Data provided START
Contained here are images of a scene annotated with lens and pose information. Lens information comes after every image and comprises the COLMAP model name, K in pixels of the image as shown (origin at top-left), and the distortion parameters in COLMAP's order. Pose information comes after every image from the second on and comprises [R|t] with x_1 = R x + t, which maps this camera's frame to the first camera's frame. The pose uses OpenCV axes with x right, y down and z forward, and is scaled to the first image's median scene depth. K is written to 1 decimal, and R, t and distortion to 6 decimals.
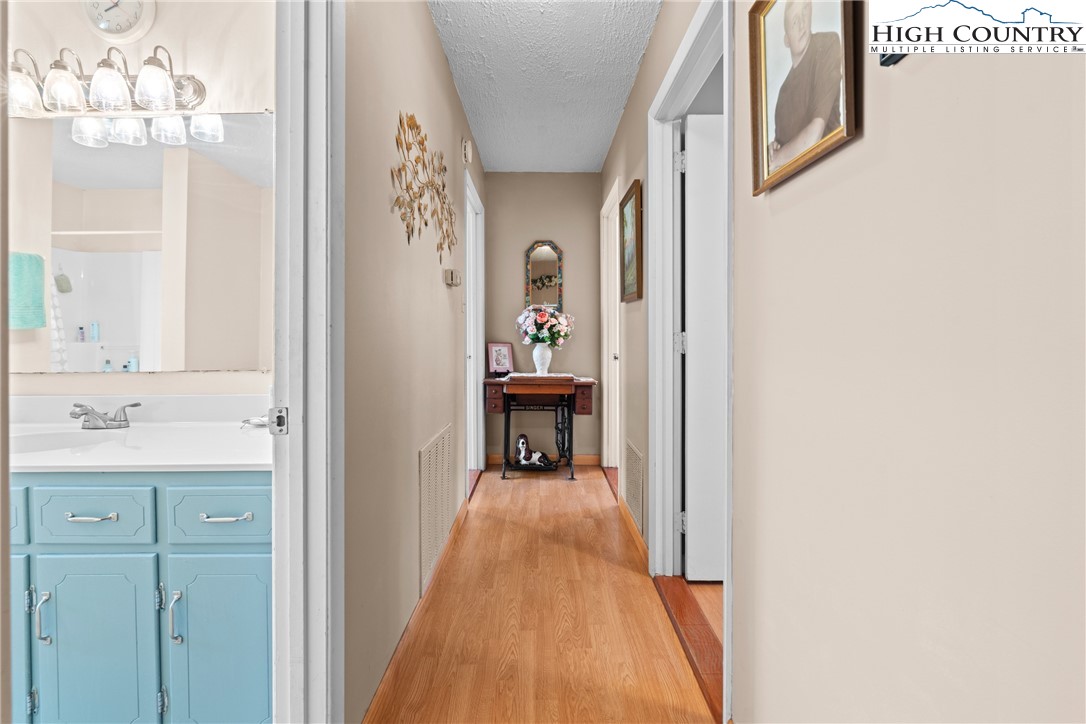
lens RADIAL K [[485.0, 0, 542.4], [0, 485.0, 334.1], [0, 0, 1]] dist [-0.005695, -0.000347]
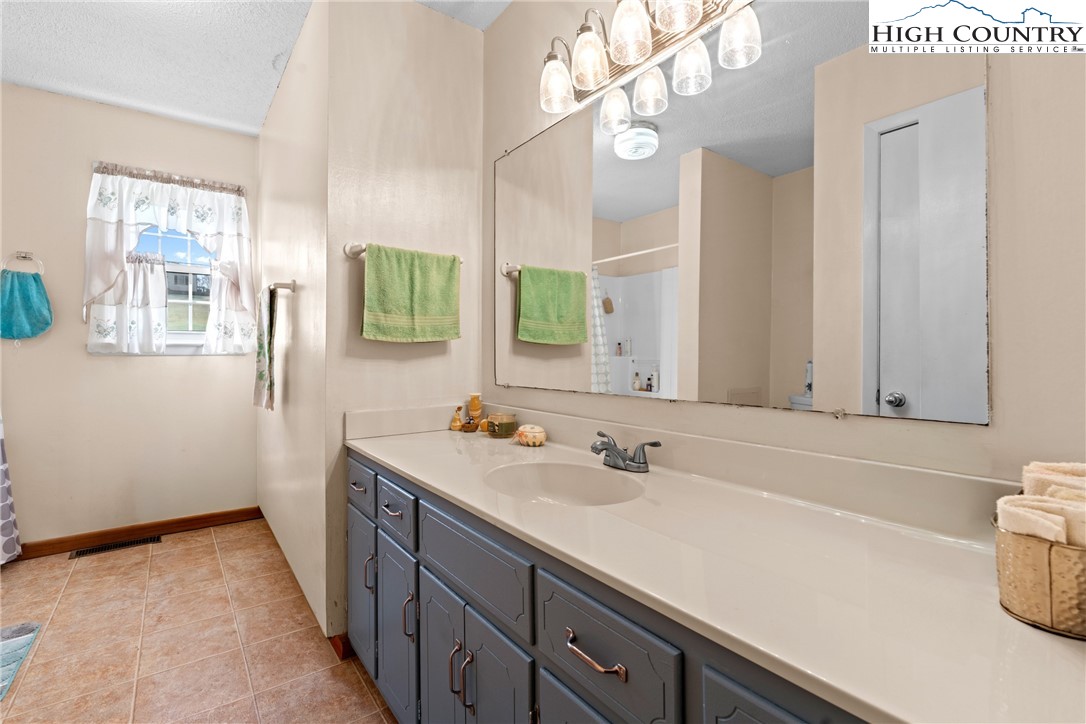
lens RADIAL K [[495.9, 0, 547.0], [0, 495.9, 357.7], [0, 0, 1]] dist [-0.003645, -0.000226]
pose [[0.606583, 0.014321, -0.794891, -0.247094], [-0.000748, 0.999848, 0.017443, 0.000301], [0.795019, -0.009986, 0.606502, 0.296147]]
Data provided END
• [Required action]: For this exercise, write out the listing verbatim and leave every image out.

• [Output]:
Contained here are images of a scene annotated with lens and pose information. Lens information comes after every image and comprises the COLMAP model name, K in pixels of the image as shown (origin at top-left), and the distortion parameters in COLMAP's order. Pose information comes after every image from the second on and comprises [R|t] with x_1 = R x + t, which maps this camera's frame to the first camera's frame. The pose uses OpenCV axes with x right, y down and z forward, and is scaled to the first image's median scene depth. K is written to 1 decimal, and R, t and distortion to 6 decimals.
lens RADIAL K [[485.0, 0, 542.4], [0, 485.0, 334.1], [0, 0, 1]] dist [-0.005695, -0.000347]
lens RADIAL K [[495.9, 0, 547.0], [0, 495.9, 357.7], [0, 0, 1]] dist [-0.003645, -0.000226]
pose [[0.606583, 0.014321, -0.794891, -0.247094], [-0.000748, 0.999848, 0.017443, 0.000301], [0.795019, -0.009986, 0.606502, 0.296147]]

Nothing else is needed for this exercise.